** Start of EXCERPTED TEXT **

Implementation:Farama Foundation Gymnasium VectorEnv Step Reset
| Knowledge Sources | |
|---|---|
| Domains | Reinforcement_Learning, Parallelism |
| Last Updated | 2026-02-15 03:00 GMT |
Overview
Concrete tool for batched step and reset interaction with vectorized environments provided by the Gymnasium library.
Description
The VectorEnv abstract base class provides batched step and reset methods that operate across all sub-environments simultaneously. Observations are returned as arrays with the first dimension being num_envs. Rewards, terminated, and truncated signals are also batched as 1D arrays.
Usage
Use envs.reset() to initialize all sub-environments and envs.step(actions) with a batched action array to advance all environments. Access envs.single_observation_space and envs.single_action_space for per-environment space information.
Code Reference
Source Location
- Repository: Gymnasium
- File: gymnasium/vector/vector_env.py
- Lines: L40-200
Signature
class VectorEnv:
num_envs: int
single_observation_space: Space
single_action_space: Space
observation_space: Space # Batched
action_space: Space # Batched
def reset(
self,
*,
seed: int | list[int] | None = None,
options: dict | None = None,
) -> tuple[ObsType, dict]:
"""Reset all sub-environments.

** End of EXCERPTED TEXT **

### [INSTRUCTIONS TO FOLLOW]
Duplicate everything in the Gymnasium VectorEnv page from "Implementation:Farama Foundation Gymnasium" down to "as 1D arrays.".

** Start of SUPPLIED DATA **

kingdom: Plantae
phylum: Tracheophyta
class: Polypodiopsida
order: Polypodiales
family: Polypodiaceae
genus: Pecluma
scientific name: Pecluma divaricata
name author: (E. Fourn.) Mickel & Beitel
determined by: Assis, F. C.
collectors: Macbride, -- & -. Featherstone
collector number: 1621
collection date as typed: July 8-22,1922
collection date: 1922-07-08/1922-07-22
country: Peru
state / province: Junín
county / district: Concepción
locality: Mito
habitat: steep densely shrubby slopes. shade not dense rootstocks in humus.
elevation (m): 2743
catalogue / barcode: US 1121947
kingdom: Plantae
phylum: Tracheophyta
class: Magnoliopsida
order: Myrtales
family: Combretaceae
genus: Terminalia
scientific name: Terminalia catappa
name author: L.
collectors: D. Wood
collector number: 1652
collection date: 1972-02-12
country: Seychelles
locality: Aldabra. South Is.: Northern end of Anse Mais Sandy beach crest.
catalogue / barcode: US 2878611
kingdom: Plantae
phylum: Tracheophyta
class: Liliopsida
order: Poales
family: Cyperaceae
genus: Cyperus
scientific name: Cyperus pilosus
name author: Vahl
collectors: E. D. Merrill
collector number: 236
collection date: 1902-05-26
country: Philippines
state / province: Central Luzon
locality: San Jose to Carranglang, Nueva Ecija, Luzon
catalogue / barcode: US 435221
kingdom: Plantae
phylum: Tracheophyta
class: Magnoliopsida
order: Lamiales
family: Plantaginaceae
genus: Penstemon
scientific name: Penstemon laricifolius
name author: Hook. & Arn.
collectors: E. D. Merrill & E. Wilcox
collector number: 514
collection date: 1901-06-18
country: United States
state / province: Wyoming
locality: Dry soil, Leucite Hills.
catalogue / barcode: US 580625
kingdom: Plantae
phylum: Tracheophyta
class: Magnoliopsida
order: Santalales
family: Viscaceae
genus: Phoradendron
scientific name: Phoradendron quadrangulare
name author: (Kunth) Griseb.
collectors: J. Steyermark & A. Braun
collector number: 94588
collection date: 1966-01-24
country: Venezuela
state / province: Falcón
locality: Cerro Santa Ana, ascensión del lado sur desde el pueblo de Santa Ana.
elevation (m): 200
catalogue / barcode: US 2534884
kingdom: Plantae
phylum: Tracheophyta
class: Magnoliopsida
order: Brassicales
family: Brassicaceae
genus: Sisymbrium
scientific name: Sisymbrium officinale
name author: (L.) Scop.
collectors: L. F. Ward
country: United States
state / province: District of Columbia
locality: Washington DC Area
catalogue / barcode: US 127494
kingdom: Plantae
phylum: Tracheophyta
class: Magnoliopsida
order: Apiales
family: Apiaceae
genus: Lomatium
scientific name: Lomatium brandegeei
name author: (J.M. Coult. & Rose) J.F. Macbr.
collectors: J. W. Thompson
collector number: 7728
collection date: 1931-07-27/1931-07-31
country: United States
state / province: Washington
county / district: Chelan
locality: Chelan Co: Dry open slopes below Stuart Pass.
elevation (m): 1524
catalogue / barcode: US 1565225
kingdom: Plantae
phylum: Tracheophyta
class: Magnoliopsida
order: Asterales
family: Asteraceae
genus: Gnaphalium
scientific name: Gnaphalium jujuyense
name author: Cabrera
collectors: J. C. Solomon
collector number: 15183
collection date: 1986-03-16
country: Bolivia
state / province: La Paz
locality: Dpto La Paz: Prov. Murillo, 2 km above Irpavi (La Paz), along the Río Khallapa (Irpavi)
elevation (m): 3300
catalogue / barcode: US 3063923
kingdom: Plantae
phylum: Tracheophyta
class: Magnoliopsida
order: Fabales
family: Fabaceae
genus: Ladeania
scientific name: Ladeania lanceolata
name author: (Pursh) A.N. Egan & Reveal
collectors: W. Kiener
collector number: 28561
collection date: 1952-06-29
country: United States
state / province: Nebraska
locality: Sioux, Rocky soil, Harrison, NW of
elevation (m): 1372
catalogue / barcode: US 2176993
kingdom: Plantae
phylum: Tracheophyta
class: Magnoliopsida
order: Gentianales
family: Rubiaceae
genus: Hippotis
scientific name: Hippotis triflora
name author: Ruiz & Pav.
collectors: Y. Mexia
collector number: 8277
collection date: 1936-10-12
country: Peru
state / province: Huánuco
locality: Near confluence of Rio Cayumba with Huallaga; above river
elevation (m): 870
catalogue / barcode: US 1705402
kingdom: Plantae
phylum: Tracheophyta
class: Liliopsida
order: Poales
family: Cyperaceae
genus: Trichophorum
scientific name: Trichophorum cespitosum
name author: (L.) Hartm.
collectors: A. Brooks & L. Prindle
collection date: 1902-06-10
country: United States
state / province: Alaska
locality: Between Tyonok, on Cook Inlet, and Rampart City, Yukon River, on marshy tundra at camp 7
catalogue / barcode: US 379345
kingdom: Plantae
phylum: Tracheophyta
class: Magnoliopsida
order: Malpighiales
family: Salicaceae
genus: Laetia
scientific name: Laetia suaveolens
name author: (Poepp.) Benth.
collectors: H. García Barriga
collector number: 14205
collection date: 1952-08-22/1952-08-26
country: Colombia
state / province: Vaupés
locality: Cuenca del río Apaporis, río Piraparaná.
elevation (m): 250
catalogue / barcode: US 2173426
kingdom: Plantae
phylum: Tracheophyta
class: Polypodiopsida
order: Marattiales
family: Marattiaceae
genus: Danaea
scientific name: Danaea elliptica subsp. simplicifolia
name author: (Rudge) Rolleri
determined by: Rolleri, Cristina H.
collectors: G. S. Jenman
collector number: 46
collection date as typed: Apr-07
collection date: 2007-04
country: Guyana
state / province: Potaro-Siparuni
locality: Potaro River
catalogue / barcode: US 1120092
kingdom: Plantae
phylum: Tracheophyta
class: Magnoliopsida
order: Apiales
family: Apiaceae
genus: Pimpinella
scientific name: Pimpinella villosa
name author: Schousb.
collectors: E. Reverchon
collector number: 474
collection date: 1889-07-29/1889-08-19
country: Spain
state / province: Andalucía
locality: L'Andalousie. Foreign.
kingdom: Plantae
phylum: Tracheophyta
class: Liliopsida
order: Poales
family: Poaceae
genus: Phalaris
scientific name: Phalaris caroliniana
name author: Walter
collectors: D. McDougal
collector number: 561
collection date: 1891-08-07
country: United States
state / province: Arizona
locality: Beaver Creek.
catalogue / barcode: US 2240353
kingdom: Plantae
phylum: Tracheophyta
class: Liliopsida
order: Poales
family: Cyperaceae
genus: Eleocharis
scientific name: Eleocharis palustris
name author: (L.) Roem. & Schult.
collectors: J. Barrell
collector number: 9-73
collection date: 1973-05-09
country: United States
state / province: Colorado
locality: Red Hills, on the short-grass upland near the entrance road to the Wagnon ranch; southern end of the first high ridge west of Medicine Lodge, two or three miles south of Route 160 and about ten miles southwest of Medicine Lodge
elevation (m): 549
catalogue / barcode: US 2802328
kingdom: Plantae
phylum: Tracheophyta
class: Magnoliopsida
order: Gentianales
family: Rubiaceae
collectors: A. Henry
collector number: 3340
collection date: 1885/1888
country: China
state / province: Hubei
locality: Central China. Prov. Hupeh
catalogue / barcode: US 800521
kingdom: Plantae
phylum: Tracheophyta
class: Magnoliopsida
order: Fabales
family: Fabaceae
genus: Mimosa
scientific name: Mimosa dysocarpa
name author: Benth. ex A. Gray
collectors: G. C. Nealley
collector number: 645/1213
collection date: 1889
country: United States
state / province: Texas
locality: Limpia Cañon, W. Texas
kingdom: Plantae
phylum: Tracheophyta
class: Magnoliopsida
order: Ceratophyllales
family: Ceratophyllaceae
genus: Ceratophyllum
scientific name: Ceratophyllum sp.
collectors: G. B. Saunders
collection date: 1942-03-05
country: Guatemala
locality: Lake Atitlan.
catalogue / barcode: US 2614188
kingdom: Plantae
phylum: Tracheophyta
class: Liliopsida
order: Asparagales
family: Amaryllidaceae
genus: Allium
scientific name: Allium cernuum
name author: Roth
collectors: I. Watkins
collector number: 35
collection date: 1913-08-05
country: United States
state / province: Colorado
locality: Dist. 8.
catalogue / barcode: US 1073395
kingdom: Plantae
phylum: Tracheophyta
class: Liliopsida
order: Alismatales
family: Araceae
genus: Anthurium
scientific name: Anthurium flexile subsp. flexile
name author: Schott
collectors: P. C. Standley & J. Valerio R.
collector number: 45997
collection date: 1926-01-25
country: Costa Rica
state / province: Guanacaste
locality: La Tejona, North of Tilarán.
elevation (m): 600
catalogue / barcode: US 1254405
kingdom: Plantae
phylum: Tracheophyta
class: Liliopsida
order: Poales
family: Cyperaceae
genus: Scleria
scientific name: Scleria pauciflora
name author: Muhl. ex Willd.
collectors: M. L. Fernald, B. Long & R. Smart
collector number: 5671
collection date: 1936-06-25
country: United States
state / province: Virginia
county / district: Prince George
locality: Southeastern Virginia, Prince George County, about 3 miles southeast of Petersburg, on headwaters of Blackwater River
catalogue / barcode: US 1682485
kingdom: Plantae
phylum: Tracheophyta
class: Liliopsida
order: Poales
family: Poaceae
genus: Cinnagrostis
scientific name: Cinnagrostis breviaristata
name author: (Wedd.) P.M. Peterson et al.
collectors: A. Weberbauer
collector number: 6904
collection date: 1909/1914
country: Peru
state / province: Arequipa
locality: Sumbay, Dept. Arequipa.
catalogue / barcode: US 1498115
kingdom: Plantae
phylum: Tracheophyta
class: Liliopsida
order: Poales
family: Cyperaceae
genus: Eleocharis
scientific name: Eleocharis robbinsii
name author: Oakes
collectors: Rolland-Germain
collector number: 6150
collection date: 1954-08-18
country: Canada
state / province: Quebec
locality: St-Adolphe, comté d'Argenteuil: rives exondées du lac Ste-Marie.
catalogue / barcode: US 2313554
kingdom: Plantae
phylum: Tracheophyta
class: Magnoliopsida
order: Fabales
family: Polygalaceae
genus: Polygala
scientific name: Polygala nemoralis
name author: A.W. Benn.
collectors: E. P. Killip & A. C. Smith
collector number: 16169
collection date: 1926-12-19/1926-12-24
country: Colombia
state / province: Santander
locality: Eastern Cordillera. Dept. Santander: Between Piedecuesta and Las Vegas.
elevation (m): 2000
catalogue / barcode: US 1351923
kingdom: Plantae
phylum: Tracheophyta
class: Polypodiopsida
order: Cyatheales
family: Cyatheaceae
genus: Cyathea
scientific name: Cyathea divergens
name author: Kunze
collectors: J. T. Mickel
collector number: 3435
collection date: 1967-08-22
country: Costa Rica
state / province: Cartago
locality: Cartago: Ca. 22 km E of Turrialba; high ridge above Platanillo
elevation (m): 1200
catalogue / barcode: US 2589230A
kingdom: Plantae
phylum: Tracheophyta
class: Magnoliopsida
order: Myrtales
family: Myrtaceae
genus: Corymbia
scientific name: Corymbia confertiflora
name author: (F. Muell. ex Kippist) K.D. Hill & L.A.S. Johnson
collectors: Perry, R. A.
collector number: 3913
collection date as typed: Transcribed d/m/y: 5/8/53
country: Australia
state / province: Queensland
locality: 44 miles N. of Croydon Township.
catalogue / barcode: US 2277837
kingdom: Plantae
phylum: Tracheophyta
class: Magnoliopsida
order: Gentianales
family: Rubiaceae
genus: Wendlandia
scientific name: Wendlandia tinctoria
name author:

** End of SUPPLIED DATA **

### [FULL RESPONSE]
Implementation:Farama Foundation Gymnasium VectorEnv Step Reset
| Knowledge Sources | |
|---|---|
| Domains | Reinforcement_Learning, Parallelism |
| Last Updated | 2026-02-15 03:00 GMT |
Overview
Concrete tool for batched step and reset interaction with vectorized environments provided by the Gymnasium library.
Description
The VectorEnv abstract base class provides batched step and reset methods that operate across all sub-environments simultaneously. Observations are returned as arrays with the first dimension being num_envs. Rewards, terminated, and truncated signals are also batched as 1D arrays.